What changes in the weekly report
One column per AI engine, not one combined "AI" total. The error modes are different and lumping them together hides the work. We also added a "queries we are cited on" column pulled from a separate citation tracker (we run our own; Profound and Goodie also work) and join the citation count to the GA4 referral count to spot pages cited but not getting clicks — usually a thumbnail, title or snippet problem on the source page, not a citation problem. Cited but not clicked is a fixable category; not cited at all is a content problem. They should not share a row in the report, and our previous template did not separate them — that is a recent change for us.

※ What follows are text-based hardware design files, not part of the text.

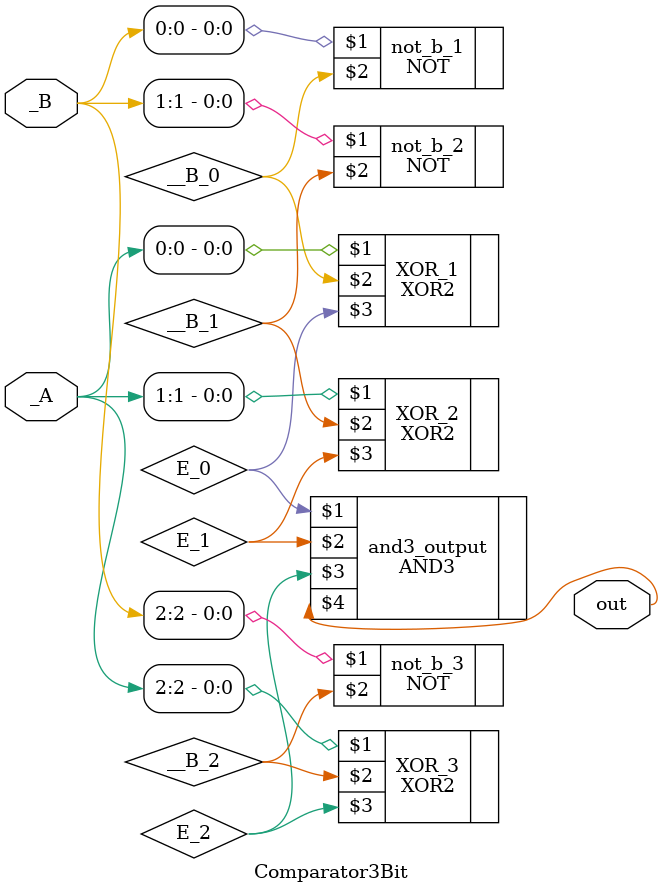
<source format=v>
module Comparator3Bit (
    input [2:0] _A,
    input [2:0] _B,
    output out
);
  wire E_0, E_1, E_2;
  wire _E_0, _E_1, _E_2;
  wire __B_0, __B_1, __B_2;

  NOT not_b_1 (
      _B[0],
      __B_0
  );
  NOT not_b_2 (
      _B[1],
      __B_1
  );
  NOT not_b_3 (
      _B[2],
      __B_2
  );

  XOR2 XOR_1 (
      _A[0],
      __B_0,
      E_0
  );
  XOR2 XOR_2 (
      _A[1],
      __B_1,
      E_1
  );
  XOR2 XOR_3 (
      _A[2],
      __B_2,
      E_2
  );

  AND3 and3_output (
      E_0,
      E_1,
      E_2,
      out
  );


endmodule

</source>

- 01Build a custom GA4 Channel Group with separate ChatGPT / Perplexity / Gemini channels. The default channel grouping under-counts AI traffic by ~70% in our cohort and routes most of it to Direct.
- 02Add a server-side referrer-tagger via Cloudflare Worker (or your equivalent edge layer) to catch iOS-app sessions with no client referrer. The UA string is your fallback signal.
- 03Treat UTMs as corroborating, not load-bearing. Perplexity preserves them; ChatGPT and Gemini drop them often enough to break a UTM-only setup.
- 04Report AI-search clicks, conversions and pipeline alongside Google organic — never inside it. The conversion-rate gap (4.2% vs 2.7% in our sample) is too large to bury in a single bucket.
Where this argument breaks
The server-side referrer-tagger is overkill for sites under 100k sessions/month; the absolute AI-search traffic is too small to justify the engineering. For those sites, the channel grouping alone is enough. The numbers above assume English-language Western markets; Chinese-language AI search (元宝, 文心一言, Kimi) sends traffic with different referrer patterns and the UTM survival rates are different — we have a separate setup for the China cohort that we will publish once we have 60 days of clean data. And for sites where AI traffic is genuinely below the noise floor — heavily-regulated B2B verticals and a few enterprise SaaS niches — the work is not yet ROI-positive. Build the channel grouping anyway; you will need it within twelve months and the cost of doing it now is one afternoon.